When we limit our analysis to a series of replies to a status update where it appears that most of the authors have read at least a significant portion of the prior replies and seem to be engaging in some kind of back and forth, I suppose we might call that a conversation. But it might be better to think of it as a skeuomorph of a conversation. It’s not that hard to start building a list of the ways a series of Facebook replies is different from a verbal conversation or a series of handwritten letters or even an exchange of emails on a listserv. We can also see how it’s different from other conversations on Twitter and other social media. I’m not going to make a list right now.

As near as I can figure, the purpose of Facebook is to collect marketing data on its users. We all know that Fb is a business in the business of making money. It offers a service to its users in exchange for our sharing/producing this data. If you want to congratulate or console or be congratulated or consoled, FB works well. If you want to share something funny or cute or interesting or exciting, FB is great for that as well, especially if you can find a group that shares your particular definition of those things. But, at least as I can figure it, none of that stuff requires much heavy lifting from conversation.

So what happens when we try something a little more rhetorically challenging in that space?

The recent events in Paris and the resulting actions of Facebook (specifically the Safety Check and the Temporary Profiles, i.e., the flag overlay on the profile pic) are an example of this. There’s a good article in Wired about some of this, (which I learned about from Facebook), though maybe the key line in that article is this:

The fight over whether the people who changed their profile photos are sheep and part of a “social experiment” isn’t a worthwhile one (and, if you’re using Facebook, you should already know everything you do is part of a giant social experiment)

Mostly what I’ve seen in my feed are the knock on effects of these arguments: users talking about ignoring or de-friending others out of the ill will produced here. For my purposes it doesn’t really matter if the arguments are about whether or not to drape one’s profile pic in the French flag or if Facebook should expand Safety Check to other situations or if the US should accept Syrian refugees and so on. Facebook takes up these messages the same way as it does things like “Hey I just got a cool new job!” or “Look at this cute puppy!” Those are things we can just Like or post a quick reply. Why would we think the same interface would work well for more complicated and contentious matters?

The answer is that we don’t expect it to work. No one really expects persuasion or consensus-building in these “conversations.” Those kinds of discussions require some really specific actor-networks and assemblages. Things like university courses, court rooms, and laboratories are designed to do things like that. Certain written and other media genres can work that way too but only in the context of some larger network. E.g., I can read an academic article on my home computer and change my thinking on an issue because of the way that I am tied to that community.

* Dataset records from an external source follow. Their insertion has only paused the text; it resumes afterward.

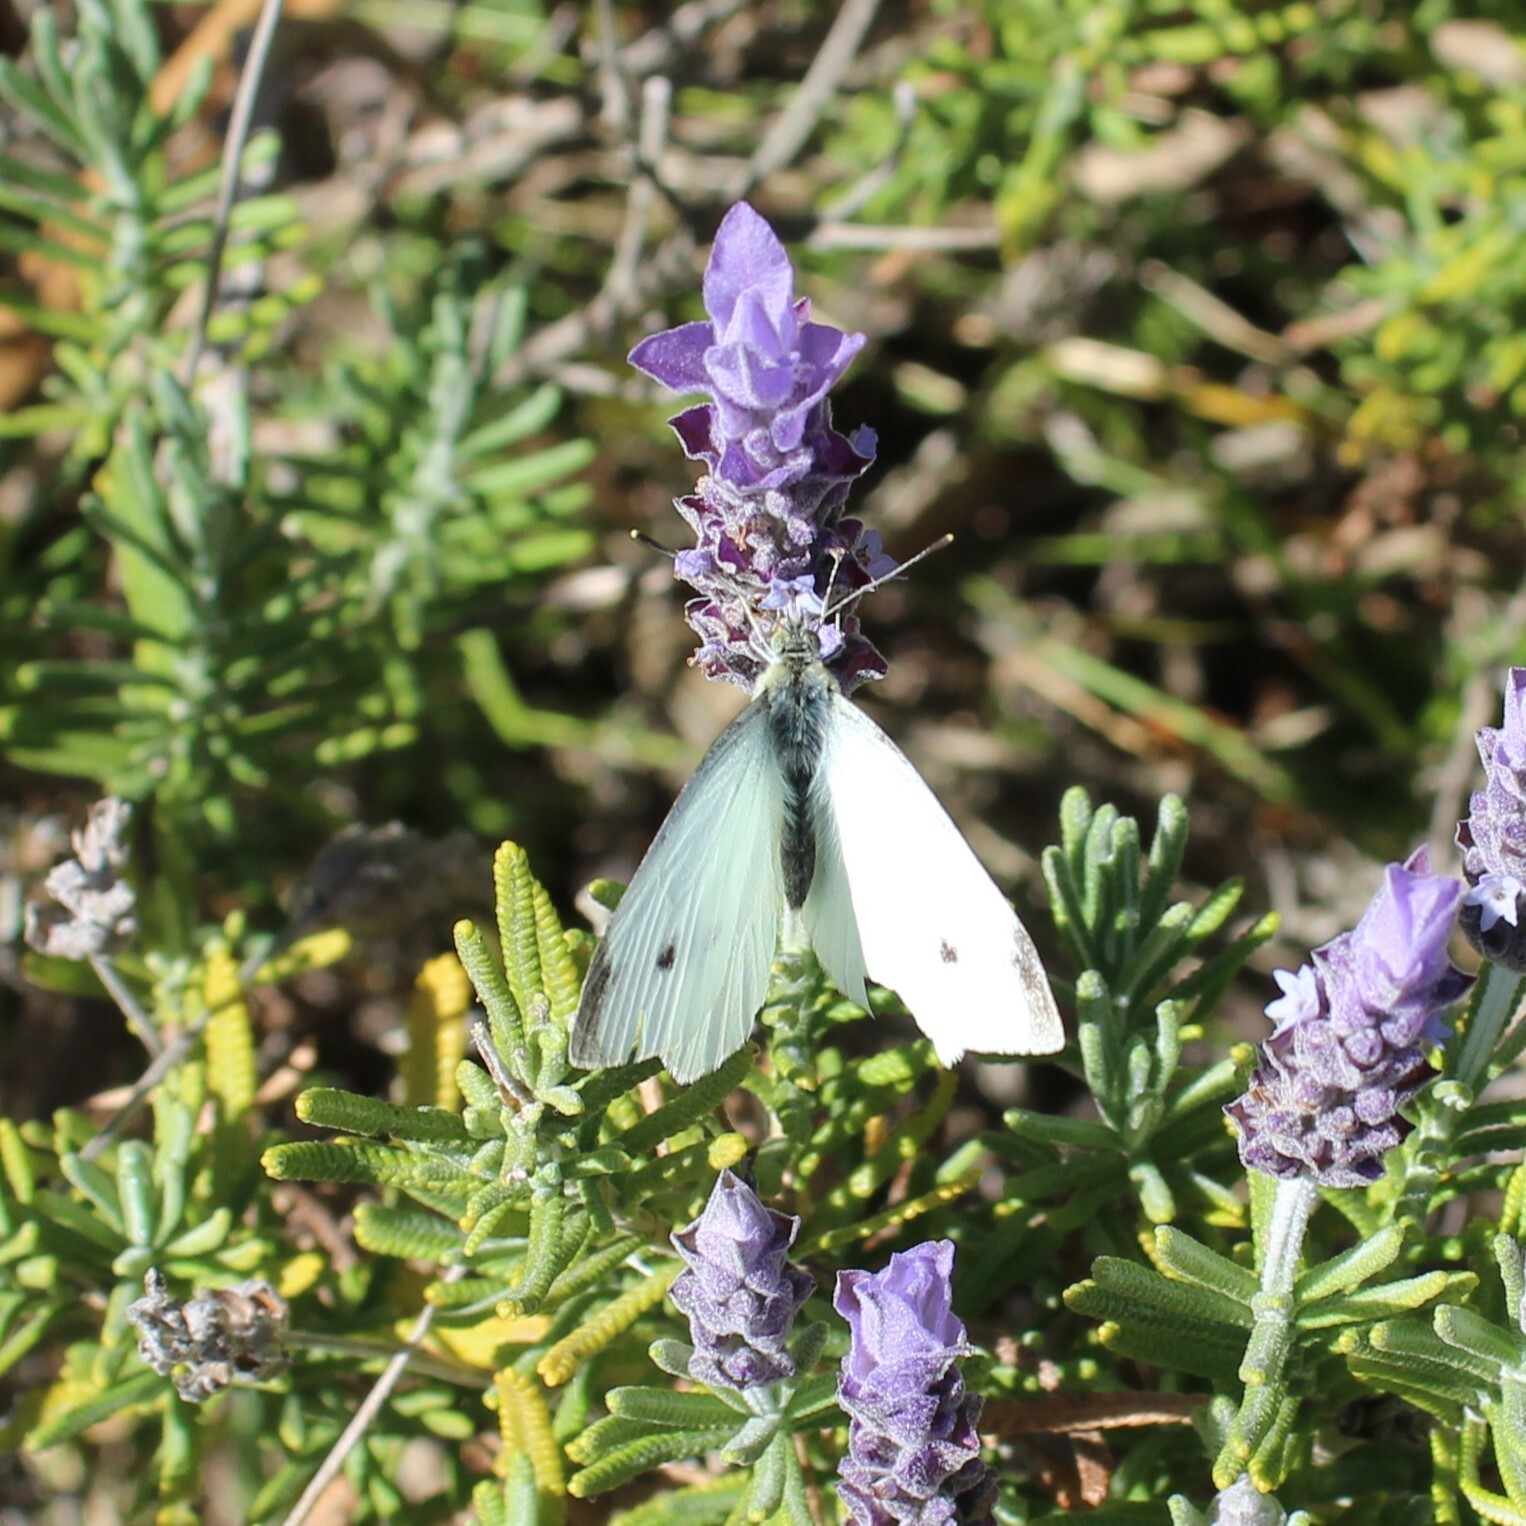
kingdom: Animalia
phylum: Arthropoda
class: Insecta
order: Lepidoptera
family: Pieridae
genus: Pieris
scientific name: Pieris rapae
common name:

But Facebook doesn’t work that way, and it’s hard to imagine that it ever could. So even when I read (or possibly participate) in a FB thread with academic friends about an academic issue, it still can’t really work the way academic conversation does elsewhere. Sometimes I feel like I can smell the digital oil burning as the interface creaks against the tensions of trying to have a “real” conversation. It’s a skeuomorph, It looks like a conversation, but…

Is that a criticism of FB? Sure, why not. Is it a condemnation? I don’t think so. Maybe it’s an argument that if what we desire is a forum for working through significant, public, political disagreements then we haven’t built it yet. Personally I’m not convinced we want such a thing, but that’s another matter.